– О, как мне все это надоело! – сказал Матвей.– Леонид, прости меня, пожалуйста. Мне придется уйти.
– Конечно, иди,– сказал Горбовский.– А я пока прогуляюсь обратно на космодром. Как там мой «Тариэль»…
– К двум часам ко мне обедать,– сказал Матвей.
Горбовский допил стакан, поднялся и с удовольствием увеличил громкость тамтама до предела.
К десяти часам жара стала невыносимой. Из раскаленной степи в щели закрытых окон сочились терпкие пары летучих солей. Над степью плясали миражи. Роберт установил у своего кресла два мощных вентилятора и полулежал, обмахиваясь старым журналом. Он утешал себя мыслью о том, что часам к трем будет гораздо тяжелее, а там, глядишь, и вечер. Камилл застыл у северного окна. Они больше не разговаривали.
Из регистратора тянулась бесконечная голубая лента, покрытая зубчатыми линиями автоматической записи, счетчик Юнга медленно, незаметно для глаза наливался густым сиреневым светом, тоненько пищали ульмотроны – за их зеркальными окошечками зловеще играли отблески ядерного пламени. Волна развивалась. Где-то за северным горизонтом, над необозримыми пустырями мертвой земли били в стратосферу исполинские фонтаны горячей ядовитой пыли…
Заверещал сигнал видеофона, и Роберт немедленно принял деловую позу. Он думал, что это Патрик или – что было бы страшно в такую жару – Маляев. Но это оказалась Таня, веселая и свежая; и было сразу видно, что там у нее нет сорокаградусной жары, нет вонючих испарений мертвой степи, воздух сладок и прохладен, а с близкого моря ветер приносит чистые запахи цветников, обнажившихся при отливе.
– Как ты там без меня, Робик? – спросила она.
– Плохо,– пожаловался Роберт.– Пахнет.

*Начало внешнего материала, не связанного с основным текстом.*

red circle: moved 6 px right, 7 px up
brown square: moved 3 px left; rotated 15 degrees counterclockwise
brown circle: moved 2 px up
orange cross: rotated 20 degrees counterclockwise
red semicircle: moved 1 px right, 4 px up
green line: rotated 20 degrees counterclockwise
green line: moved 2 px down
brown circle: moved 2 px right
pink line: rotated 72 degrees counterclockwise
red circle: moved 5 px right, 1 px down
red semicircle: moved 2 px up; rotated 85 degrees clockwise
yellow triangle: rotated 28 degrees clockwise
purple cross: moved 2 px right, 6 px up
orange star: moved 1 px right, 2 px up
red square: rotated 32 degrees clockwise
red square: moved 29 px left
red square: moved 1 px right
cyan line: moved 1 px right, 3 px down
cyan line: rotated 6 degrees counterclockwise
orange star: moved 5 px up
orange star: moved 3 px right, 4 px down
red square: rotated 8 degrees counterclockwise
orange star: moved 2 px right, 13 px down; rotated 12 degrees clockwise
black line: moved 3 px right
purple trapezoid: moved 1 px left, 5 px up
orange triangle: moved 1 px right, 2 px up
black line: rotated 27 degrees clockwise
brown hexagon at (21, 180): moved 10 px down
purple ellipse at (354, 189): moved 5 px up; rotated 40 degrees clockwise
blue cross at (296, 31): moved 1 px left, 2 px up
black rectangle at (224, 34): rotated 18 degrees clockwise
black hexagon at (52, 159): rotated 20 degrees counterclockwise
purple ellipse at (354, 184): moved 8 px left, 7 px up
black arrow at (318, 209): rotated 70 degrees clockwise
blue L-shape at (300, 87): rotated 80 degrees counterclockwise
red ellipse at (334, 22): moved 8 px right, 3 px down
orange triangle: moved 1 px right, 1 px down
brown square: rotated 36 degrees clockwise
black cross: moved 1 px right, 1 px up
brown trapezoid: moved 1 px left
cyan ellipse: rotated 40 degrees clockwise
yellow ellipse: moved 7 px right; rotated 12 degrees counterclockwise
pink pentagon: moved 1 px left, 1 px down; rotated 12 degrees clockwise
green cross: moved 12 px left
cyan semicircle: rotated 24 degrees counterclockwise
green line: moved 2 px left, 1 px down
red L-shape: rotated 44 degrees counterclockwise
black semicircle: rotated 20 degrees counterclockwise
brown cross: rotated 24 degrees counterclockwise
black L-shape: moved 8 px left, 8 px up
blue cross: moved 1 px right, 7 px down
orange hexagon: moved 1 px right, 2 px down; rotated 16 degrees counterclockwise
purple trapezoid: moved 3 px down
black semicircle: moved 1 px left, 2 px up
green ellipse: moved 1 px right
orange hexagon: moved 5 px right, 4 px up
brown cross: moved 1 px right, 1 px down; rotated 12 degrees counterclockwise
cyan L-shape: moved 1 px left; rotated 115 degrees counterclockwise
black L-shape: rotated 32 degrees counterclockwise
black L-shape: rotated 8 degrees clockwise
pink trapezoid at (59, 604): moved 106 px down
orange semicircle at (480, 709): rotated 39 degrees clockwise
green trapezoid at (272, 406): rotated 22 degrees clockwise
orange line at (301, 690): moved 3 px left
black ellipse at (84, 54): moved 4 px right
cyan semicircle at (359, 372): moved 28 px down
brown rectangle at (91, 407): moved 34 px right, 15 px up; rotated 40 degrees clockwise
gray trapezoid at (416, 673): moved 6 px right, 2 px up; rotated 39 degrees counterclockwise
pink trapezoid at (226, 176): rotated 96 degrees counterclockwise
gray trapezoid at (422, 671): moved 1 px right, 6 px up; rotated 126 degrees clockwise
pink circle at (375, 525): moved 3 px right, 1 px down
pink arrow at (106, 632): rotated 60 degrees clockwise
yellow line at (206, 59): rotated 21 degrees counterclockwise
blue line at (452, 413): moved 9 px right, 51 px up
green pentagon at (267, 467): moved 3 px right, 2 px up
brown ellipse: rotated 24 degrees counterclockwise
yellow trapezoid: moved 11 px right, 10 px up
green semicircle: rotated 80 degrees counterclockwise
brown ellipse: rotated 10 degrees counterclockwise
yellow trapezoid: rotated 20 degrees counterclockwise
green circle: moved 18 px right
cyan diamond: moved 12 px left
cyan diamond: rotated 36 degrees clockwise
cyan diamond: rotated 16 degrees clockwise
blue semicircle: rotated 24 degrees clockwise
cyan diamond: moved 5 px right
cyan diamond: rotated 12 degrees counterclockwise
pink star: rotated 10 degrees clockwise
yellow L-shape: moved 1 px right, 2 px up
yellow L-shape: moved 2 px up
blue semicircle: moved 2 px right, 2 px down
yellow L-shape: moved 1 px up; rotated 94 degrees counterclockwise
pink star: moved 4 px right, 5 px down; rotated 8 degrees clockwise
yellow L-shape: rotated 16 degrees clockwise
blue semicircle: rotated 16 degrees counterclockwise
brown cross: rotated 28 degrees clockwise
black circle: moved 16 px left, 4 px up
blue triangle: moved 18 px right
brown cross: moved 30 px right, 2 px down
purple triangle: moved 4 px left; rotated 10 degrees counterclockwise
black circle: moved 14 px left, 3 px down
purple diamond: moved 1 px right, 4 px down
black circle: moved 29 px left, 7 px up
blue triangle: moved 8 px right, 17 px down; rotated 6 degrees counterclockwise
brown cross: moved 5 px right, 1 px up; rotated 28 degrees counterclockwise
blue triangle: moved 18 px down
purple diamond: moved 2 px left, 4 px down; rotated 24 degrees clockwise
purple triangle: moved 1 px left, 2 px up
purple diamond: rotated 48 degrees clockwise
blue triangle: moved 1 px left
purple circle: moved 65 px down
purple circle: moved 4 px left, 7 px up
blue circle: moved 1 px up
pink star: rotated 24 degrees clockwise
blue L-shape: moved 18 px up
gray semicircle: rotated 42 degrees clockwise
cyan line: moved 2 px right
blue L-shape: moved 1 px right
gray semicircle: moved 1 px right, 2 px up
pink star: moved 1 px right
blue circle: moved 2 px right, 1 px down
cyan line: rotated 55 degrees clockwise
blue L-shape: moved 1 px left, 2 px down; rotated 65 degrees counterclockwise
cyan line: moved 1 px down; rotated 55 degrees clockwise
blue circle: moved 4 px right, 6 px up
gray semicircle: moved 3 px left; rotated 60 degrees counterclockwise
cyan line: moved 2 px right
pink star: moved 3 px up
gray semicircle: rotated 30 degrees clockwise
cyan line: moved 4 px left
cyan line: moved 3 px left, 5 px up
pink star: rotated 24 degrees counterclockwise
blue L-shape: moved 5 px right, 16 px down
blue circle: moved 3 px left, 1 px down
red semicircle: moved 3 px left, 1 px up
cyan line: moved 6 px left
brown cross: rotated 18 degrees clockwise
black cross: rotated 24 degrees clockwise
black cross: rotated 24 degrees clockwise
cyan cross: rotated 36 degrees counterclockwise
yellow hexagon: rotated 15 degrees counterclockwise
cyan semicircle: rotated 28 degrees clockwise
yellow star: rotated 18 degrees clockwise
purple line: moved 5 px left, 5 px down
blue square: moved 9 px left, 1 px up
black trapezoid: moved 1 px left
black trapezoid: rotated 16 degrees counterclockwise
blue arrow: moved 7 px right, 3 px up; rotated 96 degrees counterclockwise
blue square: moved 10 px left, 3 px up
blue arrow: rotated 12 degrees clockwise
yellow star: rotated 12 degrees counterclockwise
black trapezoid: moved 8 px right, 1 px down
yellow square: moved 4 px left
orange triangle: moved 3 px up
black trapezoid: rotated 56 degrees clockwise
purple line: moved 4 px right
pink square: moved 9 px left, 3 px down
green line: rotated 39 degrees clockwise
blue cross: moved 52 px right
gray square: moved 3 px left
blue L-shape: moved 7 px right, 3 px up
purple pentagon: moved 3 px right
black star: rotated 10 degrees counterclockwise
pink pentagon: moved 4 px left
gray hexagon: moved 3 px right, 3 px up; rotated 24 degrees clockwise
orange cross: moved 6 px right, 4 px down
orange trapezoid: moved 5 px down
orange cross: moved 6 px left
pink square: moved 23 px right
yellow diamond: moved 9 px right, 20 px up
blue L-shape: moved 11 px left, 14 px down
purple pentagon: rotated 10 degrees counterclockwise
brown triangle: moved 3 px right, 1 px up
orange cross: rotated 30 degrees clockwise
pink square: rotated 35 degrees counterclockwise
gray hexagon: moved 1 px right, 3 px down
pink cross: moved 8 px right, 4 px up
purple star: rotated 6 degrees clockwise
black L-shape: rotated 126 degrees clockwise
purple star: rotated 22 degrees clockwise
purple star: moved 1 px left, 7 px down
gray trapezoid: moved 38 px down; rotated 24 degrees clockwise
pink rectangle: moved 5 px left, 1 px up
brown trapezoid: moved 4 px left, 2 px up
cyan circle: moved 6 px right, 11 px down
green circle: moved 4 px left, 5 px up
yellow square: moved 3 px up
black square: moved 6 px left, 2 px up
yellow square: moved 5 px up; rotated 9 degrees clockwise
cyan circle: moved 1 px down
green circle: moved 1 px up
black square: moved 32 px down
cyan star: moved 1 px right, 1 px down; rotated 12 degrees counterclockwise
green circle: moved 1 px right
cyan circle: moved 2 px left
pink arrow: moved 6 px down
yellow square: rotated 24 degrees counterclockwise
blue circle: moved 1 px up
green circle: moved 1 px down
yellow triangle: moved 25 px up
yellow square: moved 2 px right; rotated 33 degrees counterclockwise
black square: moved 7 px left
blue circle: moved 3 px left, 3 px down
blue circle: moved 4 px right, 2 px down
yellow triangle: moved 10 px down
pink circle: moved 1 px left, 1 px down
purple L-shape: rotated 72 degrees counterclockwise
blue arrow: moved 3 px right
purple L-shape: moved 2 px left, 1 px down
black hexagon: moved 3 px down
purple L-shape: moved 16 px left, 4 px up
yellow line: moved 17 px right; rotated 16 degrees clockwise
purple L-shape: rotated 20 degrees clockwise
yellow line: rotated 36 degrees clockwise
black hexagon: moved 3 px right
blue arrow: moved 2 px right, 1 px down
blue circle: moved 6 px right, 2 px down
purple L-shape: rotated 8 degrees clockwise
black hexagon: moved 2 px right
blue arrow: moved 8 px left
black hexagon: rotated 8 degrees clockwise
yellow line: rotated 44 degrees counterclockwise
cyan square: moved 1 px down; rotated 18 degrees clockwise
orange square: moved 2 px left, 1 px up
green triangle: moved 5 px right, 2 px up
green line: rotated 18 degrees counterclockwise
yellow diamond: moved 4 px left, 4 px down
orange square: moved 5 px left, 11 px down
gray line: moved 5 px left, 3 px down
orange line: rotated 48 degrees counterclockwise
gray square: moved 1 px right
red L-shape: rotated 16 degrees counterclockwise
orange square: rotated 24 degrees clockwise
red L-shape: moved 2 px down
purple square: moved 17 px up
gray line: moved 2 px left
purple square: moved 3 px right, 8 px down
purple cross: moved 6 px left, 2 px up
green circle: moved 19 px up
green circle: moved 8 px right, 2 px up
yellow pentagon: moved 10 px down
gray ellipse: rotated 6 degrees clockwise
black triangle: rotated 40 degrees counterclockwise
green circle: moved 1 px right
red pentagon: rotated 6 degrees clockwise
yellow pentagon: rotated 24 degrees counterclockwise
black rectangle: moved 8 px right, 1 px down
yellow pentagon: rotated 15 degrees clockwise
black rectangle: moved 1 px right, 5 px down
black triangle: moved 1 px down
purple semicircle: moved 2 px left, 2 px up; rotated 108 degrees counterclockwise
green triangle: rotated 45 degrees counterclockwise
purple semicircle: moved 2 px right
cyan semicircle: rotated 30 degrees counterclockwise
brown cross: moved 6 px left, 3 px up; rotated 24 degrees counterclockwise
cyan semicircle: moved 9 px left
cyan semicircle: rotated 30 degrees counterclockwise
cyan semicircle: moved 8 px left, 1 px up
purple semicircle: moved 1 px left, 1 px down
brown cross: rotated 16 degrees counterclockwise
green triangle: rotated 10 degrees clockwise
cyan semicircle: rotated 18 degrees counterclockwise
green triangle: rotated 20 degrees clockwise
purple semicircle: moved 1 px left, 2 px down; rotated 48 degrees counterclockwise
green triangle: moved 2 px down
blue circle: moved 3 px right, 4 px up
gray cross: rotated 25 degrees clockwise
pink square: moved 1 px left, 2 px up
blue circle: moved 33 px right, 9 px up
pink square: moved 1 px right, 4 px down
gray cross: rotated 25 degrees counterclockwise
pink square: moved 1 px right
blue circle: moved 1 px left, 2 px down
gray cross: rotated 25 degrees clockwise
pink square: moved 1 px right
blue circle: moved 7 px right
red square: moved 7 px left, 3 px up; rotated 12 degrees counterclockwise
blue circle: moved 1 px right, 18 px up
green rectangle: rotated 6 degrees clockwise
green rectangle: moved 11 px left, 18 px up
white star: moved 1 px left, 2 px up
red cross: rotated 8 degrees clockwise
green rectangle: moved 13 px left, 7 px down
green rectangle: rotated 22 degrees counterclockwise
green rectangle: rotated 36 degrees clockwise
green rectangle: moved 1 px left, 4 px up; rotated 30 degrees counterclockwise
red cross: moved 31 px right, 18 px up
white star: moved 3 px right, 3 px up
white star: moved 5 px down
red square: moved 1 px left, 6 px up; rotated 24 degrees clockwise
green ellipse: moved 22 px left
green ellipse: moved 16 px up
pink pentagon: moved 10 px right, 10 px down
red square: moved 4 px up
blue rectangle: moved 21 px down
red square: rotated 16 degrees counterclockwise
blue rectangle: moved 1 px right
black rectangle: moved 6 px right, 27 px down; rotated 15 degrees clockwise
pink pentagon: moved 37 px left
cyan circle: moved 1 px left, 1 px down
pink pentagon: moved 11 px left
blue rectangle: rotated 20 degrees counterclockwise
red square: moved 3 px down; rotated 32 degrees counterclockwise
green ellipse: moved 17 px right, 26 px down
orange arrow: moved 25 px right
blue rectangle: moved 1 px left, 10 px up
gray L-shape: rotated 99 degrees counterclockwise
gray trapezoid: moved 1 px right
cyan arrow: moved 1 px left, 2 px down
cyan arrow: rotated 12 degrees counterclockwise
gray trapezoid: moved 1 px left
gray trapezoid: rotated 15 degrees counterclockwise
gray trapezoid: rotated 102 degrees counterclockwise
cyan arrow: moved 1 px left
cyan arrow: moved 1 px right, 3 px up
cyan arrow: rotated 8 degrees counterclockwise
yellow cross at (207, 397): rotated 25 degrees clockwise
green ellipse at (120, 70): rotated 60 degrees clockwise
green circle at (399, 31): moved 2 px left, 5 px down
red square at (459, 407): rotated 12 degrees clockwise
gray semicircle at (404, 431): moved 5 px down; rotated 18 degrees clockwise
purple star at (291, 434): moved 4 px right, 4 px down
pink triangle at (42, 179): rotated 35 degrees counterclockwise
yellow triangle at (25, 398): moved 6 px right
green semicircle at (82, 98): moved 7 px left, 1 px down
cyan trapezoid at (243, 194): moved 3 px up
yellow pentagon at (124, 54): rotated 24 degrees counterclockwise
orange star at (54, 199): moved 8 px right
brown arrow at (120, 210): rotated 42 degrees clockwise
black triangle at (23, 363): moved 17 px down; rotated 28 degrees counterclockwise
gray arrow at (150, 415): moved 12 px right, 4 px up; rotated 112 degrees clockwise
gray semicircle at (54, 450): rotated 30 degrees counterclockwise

Жарко. Потно. Тебя нет. Спать хочется невыносимо, и никак не заснуть.
– Бедный мальчик! А я славно вздремнула в вертолете. У меня тоже будет трудный день. Летний праздник – всеобщее столпотворение, столоверчение и светопреставление. Ребята носятся как ошалелые. Ты один?
– Нет. Вон стоит Камилл и не видит нас и не слышит. Танек, я сегодня жду тебя. Только где?
– А ты разве сменяешься? Жалко. Полетим на юг!
– Давай. Помнишь кафе в Рыбачьем? Будем есть миноги, пить молодое вино… ледяное! – Роберт застонал и закатил глаза.– Сейчас я буду ждать этого вечера. О, как я буду его ждать!
– Я тоже…– Она оглянулась.– Целую, Роби,– сказала она.– Жди звонка.
– Очень буду ждать,– успел сказать Роберт.
Камилл все смотрел в окно, сцепив руки за спиной. Пальцы его пребывали в непрерывном движении. У Камилла были необычайно длинные белые гибкие пальцы с коротко остриженными ногтями. Они причудливо сплетались и расплетались, и Роберт поймал себя на том, что пытается проделать то же самое с собственными пальцами.